# small tcr



## tidi (Jan 11, 2008)

I'm 179cm or 5'10 and have a saddle height of 770mm. I test rode a small tcr and really liked it. Small because i get neck pain if stretched much further out than the stock small tcr with it's 90mm stem. The medium gave me neck pain for the following 24hours from just sitting on it for a couple of minutes. 
Anyway, i liked the small but didn't like its ' vertical compliance' so much.i found it too soft for my liking. 
So my question is, is my saddle height too high for a small tcr at 770mm bb -top of saddle?


----------



## tidi (Jan 11, 2008)

Well does anyone run their saddle height the same as i do on a small tcr, anyone???


----------



## Sven_Nijs (Jul 14, 2011)

Does that saddle height position exceed any insertion safety markings on the seatpost?
If not, what does it matter if it now fits you?  I also doubt the seatpost height (if within range) will have a major impact on the vertical compliance of the whole bike.
Back when TCRs first came out the seatposts were long, thin and aero but still had a round insertion piece. The new TCR seatposts are triangular and I presume measurably stiffer.

I take it you have back problems if you are having issues regarding the reach?

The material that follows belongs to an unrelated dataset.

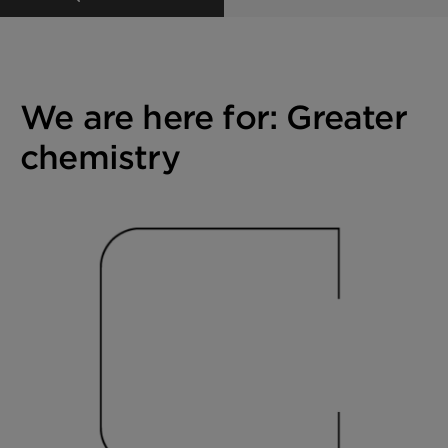
We are here for: Greater
chemistry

I'm 5'6" and would need a 120mm stem on a small TCR to replicate my current riding position.
If you do have back problems (as do I) then a little 'vertical compliance' may actually be a good thing for you?


----------



## tidi (Jan 11, 2008)

Hi
Thanx for the reply. Yes the seatpost was still within it's marked limits so so so good. Also i do have upper back tightness from over reaching on frames that would normally suit most of my height but my instead is good for a 56cm or even a 58 but my top end suits a 54cm top tube at the most.
Thanx again


----------